Again, the Lutheran doctrine of Consubstantiation destroys the nature of the Sacrament. The Lutheran Formula Concordiae, e.g., teaches that "outside the use the Body of Christ is not present". Thus it limits the Presence to the reception, whether by good or bad.
The Figurative view of the Blessed Sacrament destroys the nature of a Sacrament, making the matter symbolize something which is not there.
It is safer to take the words of consecration as they stand, corresponding as they do so literally with the words of Institution, and simply to say: "This (bread: it is still bread) is My Body" (it is far more than bread); "this (wine: it is still wine) is My Blood" (it is far more than wine). Can we get beyond this, in terms and definitions? Can we say more than that it is a "Sacrament"—The Blessed Sacrament? And after all, do we wish to do so?
(II) WHAT IT DOES.
Briefly, the Blessed Sacrament does two things; It pleads, and It feeds. It is the pleading of the one Sacrifice; It is the feeding on the one Sacrifice.

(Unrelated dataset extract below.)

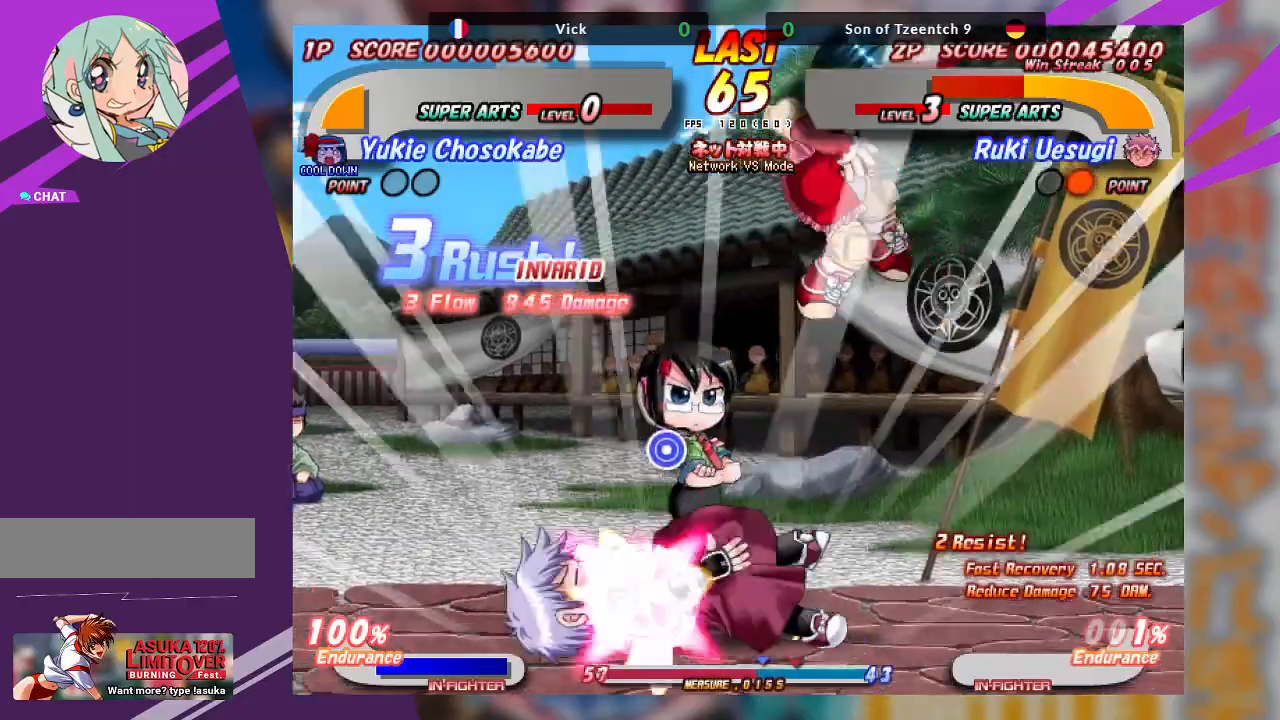
{"buttons": [], "left_stick": "center", "events": [[83, "CROSS", "down"], [217, "CROSS", "up"], [283, "CROSS", "down"], [400, "CROSS", "up"]]}
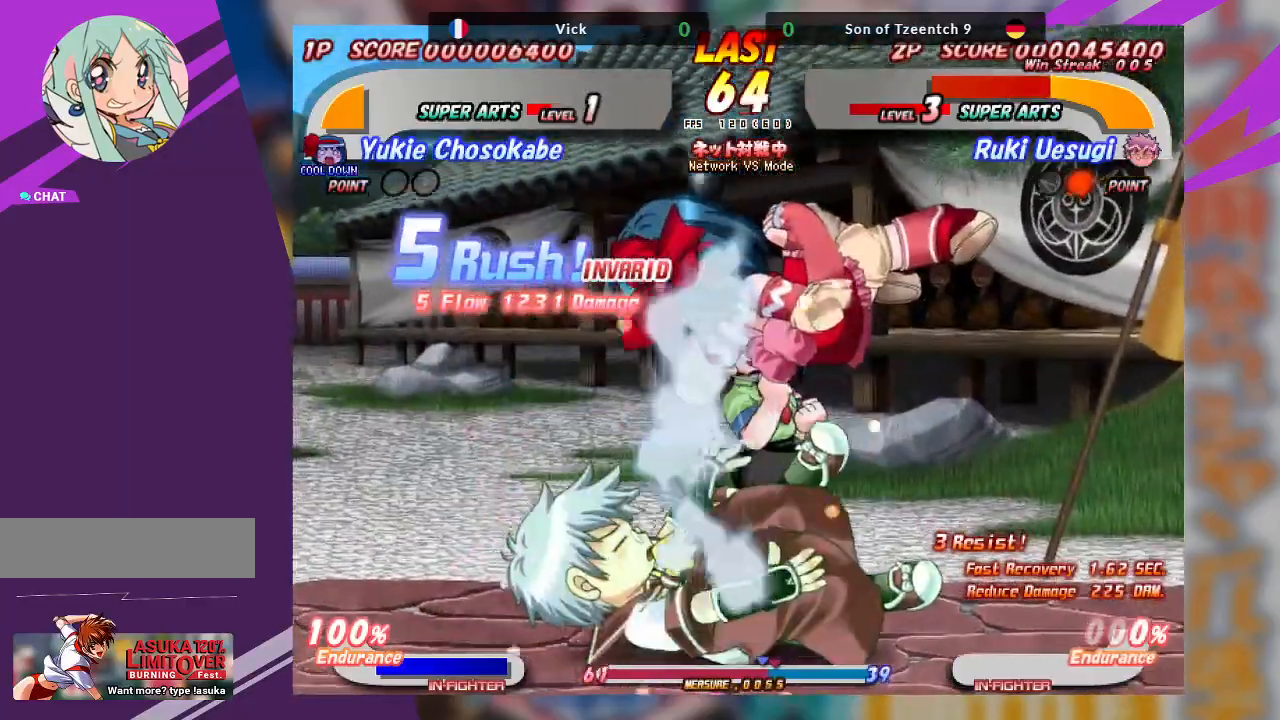
{"buttons": [], "left_stick": "center", "events": []}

These two aspects of the one Sacrament are suggested in the two names, Altar and Table.[[6]] Both words are liturgical. In Western Liturgies, Altar is the rule, and Table the exception; in Eastern Liturgies, Table is the rule, and Altar the exception. Both are, perhaps, embodied in the old name, God's Board, of Thomas Aquinas. Both contain a truth.
The Altar.
This, for over 300 years, was the common name for what St. Irenaeus calls "the Abode of the Holy Body and Blood of Christ". Convocation, in 1640, decreed: "It is, and may be called, an Altar in that sense in which the Primitive Church called it an Altar, and in no other". This sense referred to the offering of what the Liturgy of St. James calls "the tremendous and unbloody Sacrifice," the Liturgy of St. Chrysostom "the reasonable and unbloody Sacrifice,"[[7]] and the Ancient English Liturgy "a pure offering, an holy offering, an undefiled offering, even the holy Bread of eternal Life, and the Cup of everlasting Salvation ".